In order to properly design a cantilever rack system, you must know what product (load) you are storing: the length, depth, height and weight of the product. Once you know this, designing the system is as easy as finding out the required number of arms, uprights and braces.

A. Determine the number and spacing of support arms.

  1. The load must be supported by the proper number of cantilever rack arms to prevent deflection. Deflection causes undesirable side pressure on the arms, which may cause damage to load being stored as well as the arms.
  2. To test the load for deflection, use two wood blocks on the floor under the load. If deflection is not present, a two arm system is acceptable as long as this does not cause an overload condition.
  3. If deflection occurs, use three wood supports and continue adding supports until deflection is eliminated.
  4. The product should overhang the end of the rack by ½ of the upright centerline distance. Failure to do so could cause an overload.

Load Deflection

B. Determine the length of the arm.

  1. Cantilever rack arm length should greater than or equal to the depth of the load. See diagrams below for proper and improper loading techniques.

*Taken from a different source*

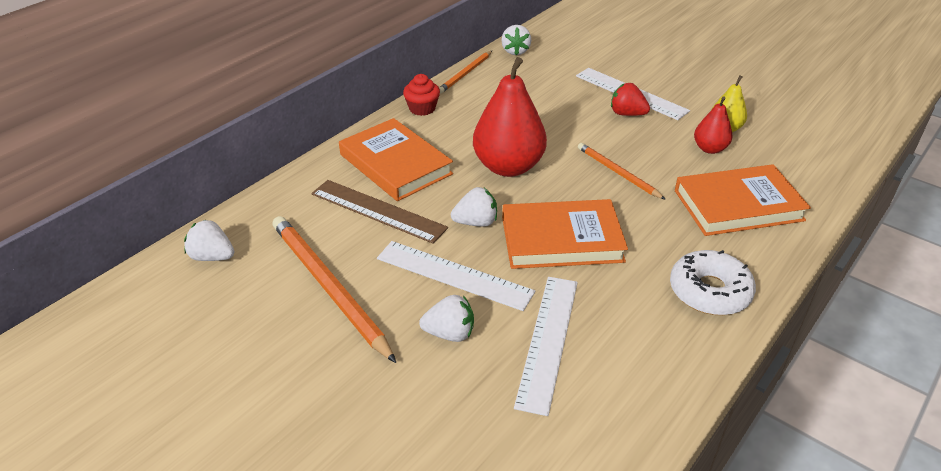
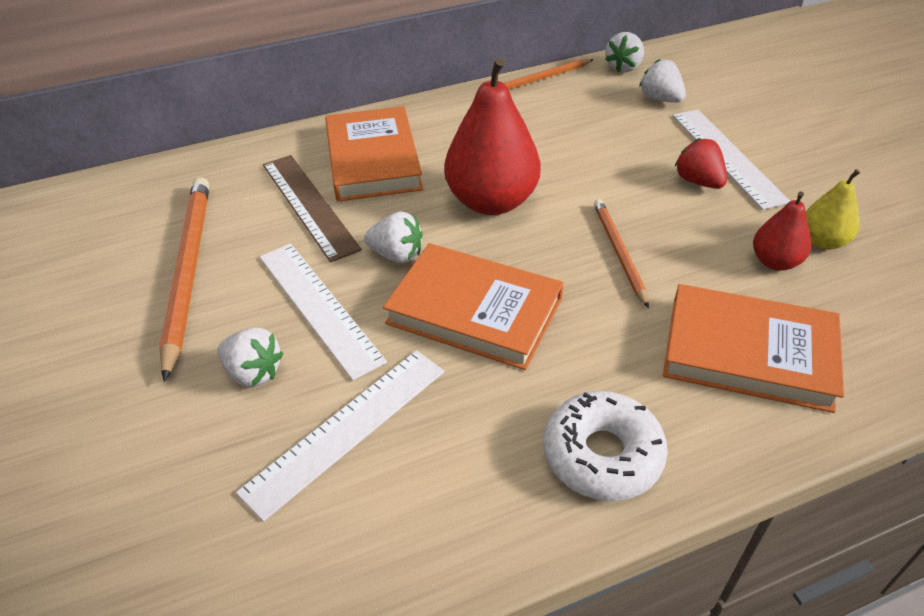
camera: 30 degrees right, 5 degrees up
(212, 257) = (120, 199): white strawberry -> white strawberry (660, 99)
(422, 108) = (457, 106): red cupcake -> none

Determine the length of the arm.

C. Determine the height of the upright

  1. It is important to check limitations in the building, items such as ceiling clearance, forklift height, sprinkler systems and local building codes.
  2. To determine cantilever rack upright height, add up the base height, the height of all loads to be stored, the arm thickness and 4-6″ handling clearance between all loads and arms.

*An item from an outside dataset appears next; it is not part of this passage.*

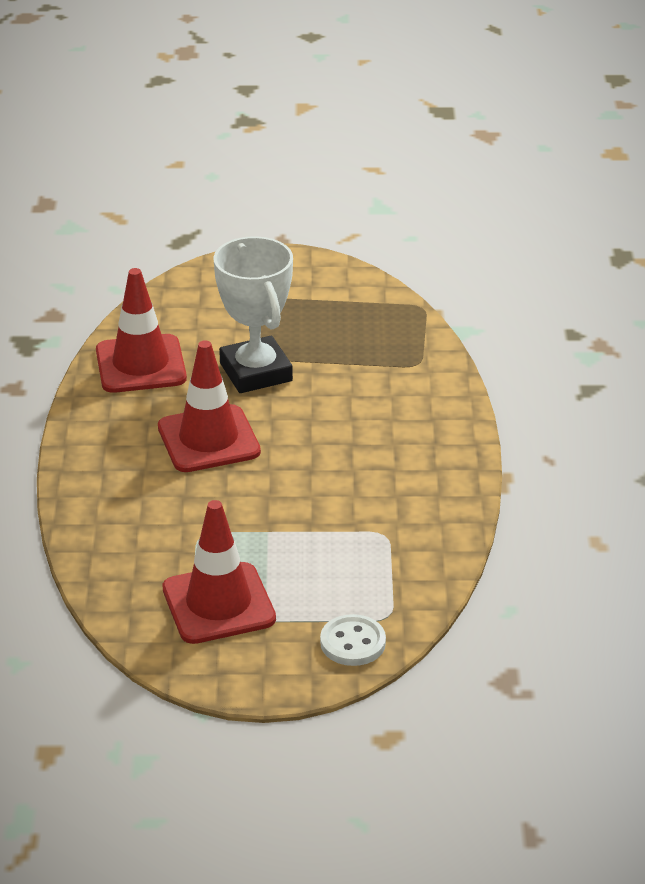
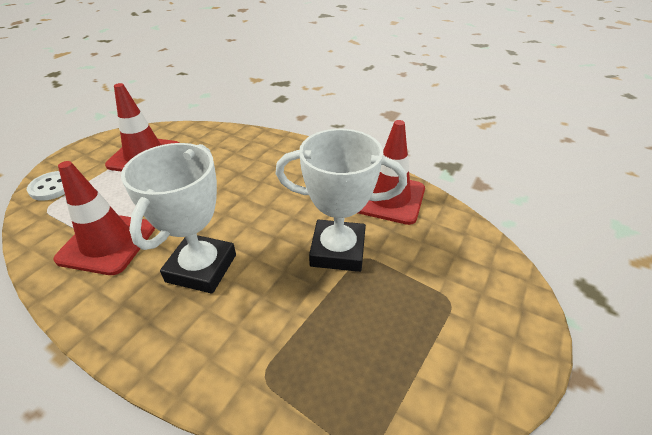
camera: 120 degrees right, 5 degrees up
(208, 439) = (280, 199): red traffic cone -> red traffic cone (107, 243)
(355, 443) = (201, 268): none -> white trophy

Determine the height of the upright

D. Determine arm and upright capacities.

  1. To determine required cantilever rack arm capacity, divide the load weight by the number of arms per level. (Based on an evenly distributed load.) The example is 7500 lbs. divided by 3 arms, so each arm is required to have 2500 lbs. capacity.
  2. Upright capacity equals the number of arms per side X the load per arm (load on the base is not included for upright capacity). Divide the total by the number of uprights. In our example there are 12 arms multiplied by 2500 lbs. each, which equals 30,000 lbs. Dividing that total by 3 uprights gives us a minimum required capacity of 10,000 lbs. per upright. The total arm capacity must never exceed the total upright capacity.

Determine arm and upright capacities  

E. Determine brace length.

  1. Cantilever brace length refers to the horizontal centerline of upright to upright to the next upright.
  2. Choose the brace length that most closely matches the arm spacing selected in step A to prevent load deflection.